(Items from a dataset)
--------------------------------
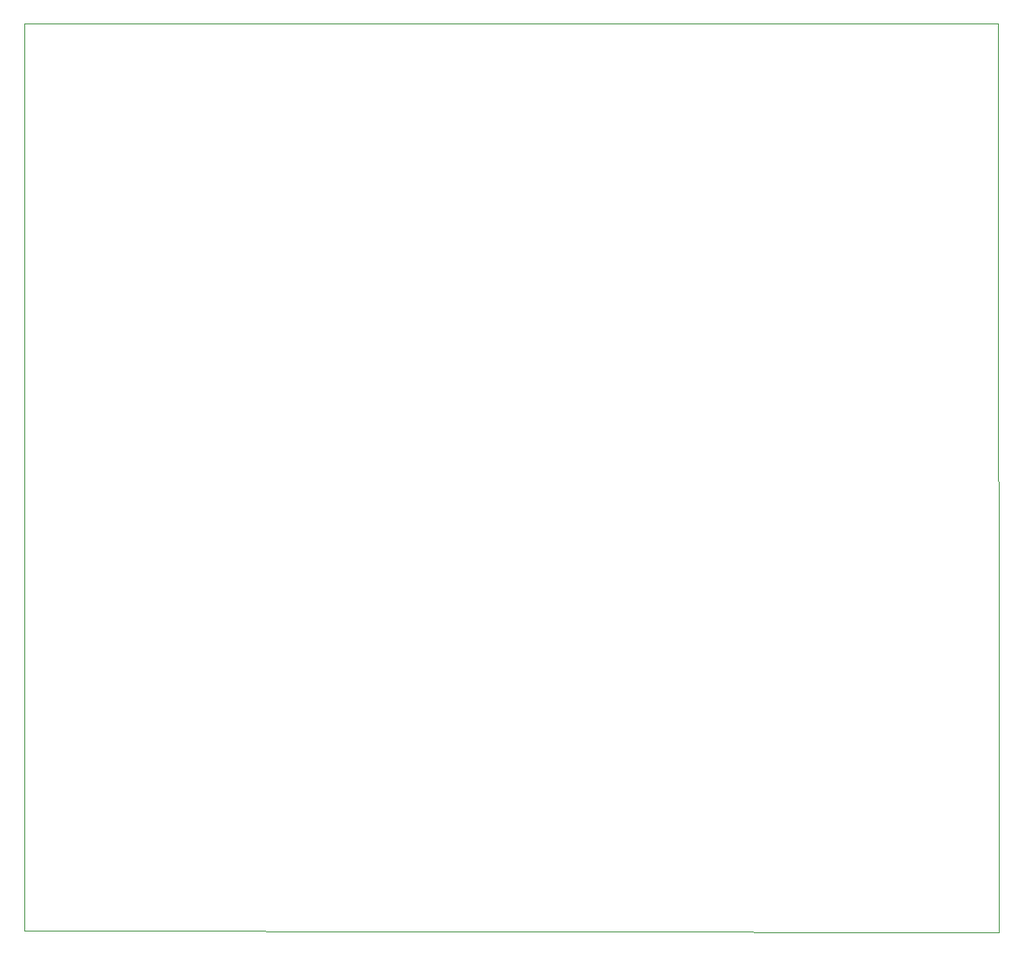
<source format=gbr>
%TF.GenerationSoftware,KiCad,Pcbnew,6.0.11+dfsg-1~bpo11+1*%
%TF.CreationDate,2023-03-06T17:28:23+08:00*%
%TF.ProjectId,sot2dip - panel,736f7432-6469-4702-902d-2070616e656c,rev?*%
%TF.SameCoordinates,Original*%
%TF.FileFunction,Profile,NP*%
%FSLAX46Y46*%
G04 Gerber Fmt 4.6, Leading zero omitted, Abs format (unit mm)*
G04 Created by KiCad (PCBNEW 6.0.11+dfsg-1~bpo11+1) date 2023-03-06 17:28:23*
%MOMM*%
%LPD*%
G01*
G04 APERTURE LIST*
%TA.AperFunction,Profile*%
%ADD10C,0.050000*%
%TD*%
G04 APERTURE END LIST*
D10*
X203300000Y-147700000D02*
X105000000Y-147600000D01*
X105000000Y-56000000D02*
X203200000Y-56000000D01*
X105000000Y-147600000D02*
X105000000Y-56000000D01*
X203200000Y-56000000D02*
X203300000Y-147700000D01*
M02*

</source>
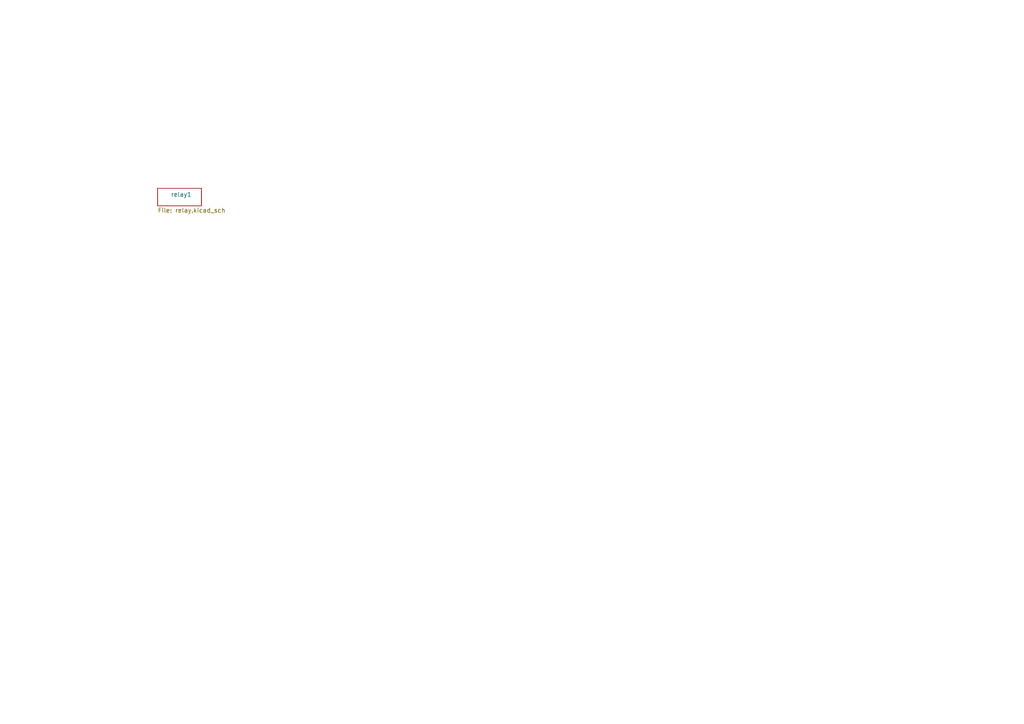
<source format=kicad_sch>
(kicad_sch
	(version 20231120)
	(generator "eeschema")
	(generator_version "8.0")
	(uuid "e7280eb5-1386-47ea-974c-c755a08b04e7")
	(paper "A4")
	(lib_symbols)
	(sheet
		(at 45.72 54.61)
		(size 12.7 5.08)
		(stroke
			(width 0.1524)
			(type solid)
		)
		(fill
			(color 0 0 0 0.0000)
		)
		(uuid "41bba28a-ec8f-4007-b6c6-6cd3fe4f31f4")
		(property "Sheetname" "relay1"
			(at 49.53 57.15 0)
			(effects
				(font
					(size 1.27 1.27)
				)
				(justify left bottom)
			)
		)
		(property "Sheetfile" "relay.kicad_sch"
			(at 45.72 60.2746 0)
			(effects
				(font
					(size 1.27 1.27)
				)
				(justify left top)
			)
		)
		(instances
			(project "Mk2-relayExtension"
				(path "/e7280eb5-1386-47ea-974c-c755a08b04e7"
					(page "2")
				)
			)
		)
	)
	(sheet_instances
		(path "/"
			(page "1")
		)
	)
)

</source>
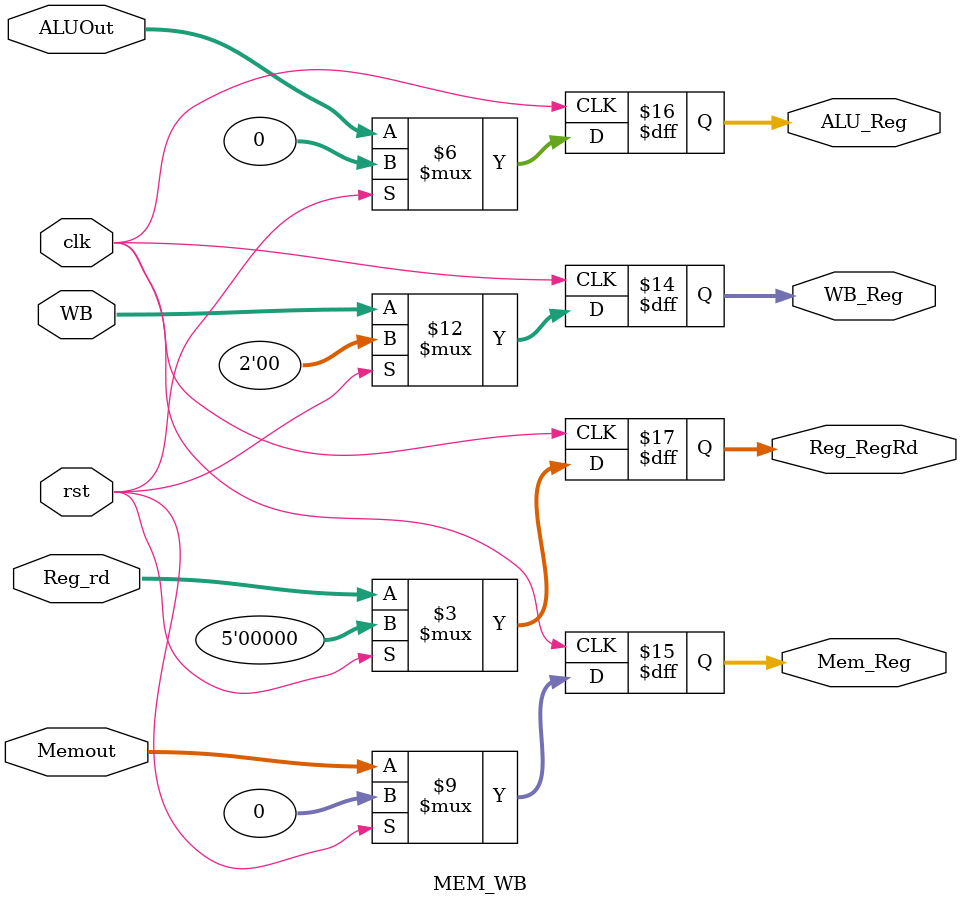
<source format=v>
module MEM_WB( clk, rst, WB,     Memout,  ALUOut,  Reg_rd, 
					     WB_Reg, Mem_Reg, ALU_Reg, Reg_RegRd );

	input clk, rst;
	input [1:0] WB;
	input [4:0] Reg_rd;
	input [31:0] Memout, ALUOut;
	output reg [1:0] WB_Reg;
	output reg [31:0] Mem_Reg, ALU_Reg;
	output reg [4:0] Reg_RegRd;

	always@( posedge clk )
	begin
		if ( rst )
		begin
			WB_Reg = 0;
			Mem_Reg = 0;
			ALU_Reg = 0;
			Reg_RegRd = 0;
		end
		else
		begin
			WB_Reg <= WB;
			Mem_Reg <= Memout;
			ALU_Reg <= ALUOut;
			Reg_RegRd <= Reg_rd;		
		end
	end

endmodule
</source>
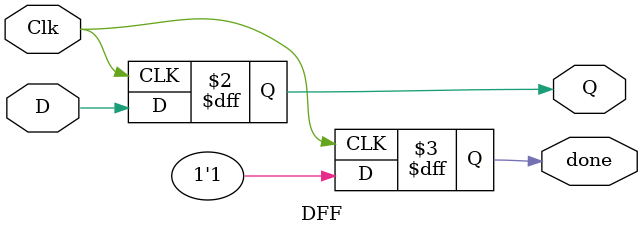
<source format=v>
module DFF(D,Clk,Q,done);

    input D,Clk;
    output reg Q,done;

    always @ (posedge Clk)
    begin
        done=0;
        Q=D;
        done=1;
    end

endmodule
</source>
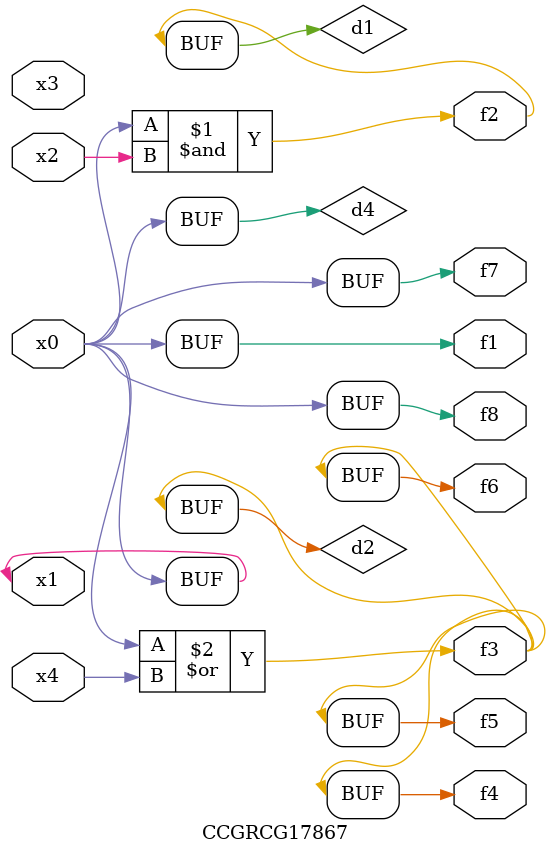
<source format=v>
module CCGRCG17867(
	input x0, x1, x2, x3, x4,
	output f1, f2, f3, f4, f5, f6, f7, f8
);

	wire d1, d2, d3, d4;

	and (d1, x0, x2);
	or (d2, x0, x4);
	nand (d3, x0, x2);
	buf (d4, x0, x1);
	assign f1 = d4;
	assign f2 = d1;
	assign f3 = d2;
	assign f4 = d2;
	assign f5 = d2;
	assign f6 = d2;
	assign f7 = d4;
	assign f8 = d4;
endmodule

</source>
--------------------------------
### EXERCISE DETAILS
Your reply must contain each entry exactly as written and no pictures.

### EXERCISE SOLUTION
<source format=gbr>
%TF.GenerationSoftware,KiCad,Pcbnew,6.0.11+dfsg-1~bpo11+1*%
%TF.CreationDate,2023-03-06T17:28:23+08:00*%
%TF.ProjectId,sot2dip - panel,736f7432-6469-4702-902d-2070616e656c,rev?*%
%TF.SameCoordinates,Original*%
%TF.FileFunction,Profile,NP*%
%FSLAX46Y46*%
G04 Gerber Fmt 4.6, Leading zero omitted, Abs format (unit mm)*
G04 Created by KiCad (PCBNEW 6.0.11+dfsg-1~bpo11+1) date 2023-03-06 17:28:23*
%MOMM*%
%LPD*%
G01*
G04 APERTURE LIST*
%TA.AperFunction,Profile*%
%ADD10C,0.050000*%
%TD*%
G04 APERTURE END LIST*
D10*
X203300000Y-147700000D02*
X105000000Y-147600000D01*
X105000000Y-56000000D02*
X203200000Y-56000000D01*
X105000000Y-147600000D02*
X105000000Y-56000000D01*
X203200000Y-56000000D02*
X203300000Y-147700000D01*
M02*

</source>
<source format=kicad_sch>
(kicad_sch
	(version 20231120)
	(generator "eeschema")
	(generator_version "8.0")
	(uuid "e7280eb5-1386-47ea-974c-c755a08b04e7")
	(paper "A4")
	(lib_symbols)
	(sheet
		(at 45.72 54.61)
		(size 12.7 5.08)
		(stroke
			(width 0.1524)
			(type solid)
		)
		(fill
			(color 0 0 0 0.0000)
		)
		(uuid "41bba28a-ec8f-4007-b6c6-6cd3fe4f31f4")
		(property "Sheetname" "relay1"
			(at 49.53 57.15 0)
			(effects
				(font
					(size 1.27 1.27)
				)
				(justify left bottom)
			)
		)
		(property "Sheetfile" "relay.kicad_sch"
			(at 45.72 60.2746 0)
			(effects
				(font
					(size 1.27 1.27)
				)
				(justify left top)
			)
		)
		(instances
			(project "Mk2-relayExtension"
				(path "/e7280eb5-1386-47ea-974c-c755a08b04e7"
					(page "2")
				)
			)
		)
	)
	(sheet_instances
		(path "/"
			(page "1")
		)
	)
)

</source>
<source format=v>
module MEM_WB( clk, rst, WB,     Memout,  ALUOut,  Reg_rd, 
					     WB_Reg, Mem_Reg, ALU_Reg, Reg_RegRd );

	input clk, rst;
	input [1:0] WB;
	input [4:0] Reg_rd;
	input [31:0] Memout, ALUOut;
	output reg [1:0] WB_Reg;
	output reg [31:0] Mem_Reg, ALU_Reg;
	output reg [4:0] Reg_RegRd;

	always@( posedge clk )
	begin
		if ( rst )
		begin
			WB_Reg = 0;
			Mem_Reg = 0;
			ALU_Reg = 0;
			Reg_RegRd = 0;
		end
		else
		begin
			WB_Reg <= WB;
			Mem_Reg <= Memout;
			ALU_Reg <= ALUOut;
			Reg_RegRd <= Reg_rd;		
		end
	end

endmodule
</source>
<source format=v>
module DFF(D,Clk,Q,done);

    input D,Clk;
    output reg Q,done;

    always @ (posedge Clk)
    begin
        done=0;
        Q=D;
        done=1;
    end

endmodule
</source>
<source format=v>
module CCGRCG17867(
	input x0, x1, x2, x3, x4,
	output f1, f2, f3, f4, f5, f6, f7, f8
);

	wire d1, d2, d3, d4;

	and (d1, x0, x2);
	or (d2, x0, x4);
	nand (d3, x0, x2);
	buf (d4, x0, x1);
	assign f1 = d4;
	assign f2 = d1;
	assign f3 = d2;
	assign f4 = d2;
	assign f5 = d2;
	assign f6 = d2;
	assign f7 = d4;
	assign f8 = d4;
endmodule

</source>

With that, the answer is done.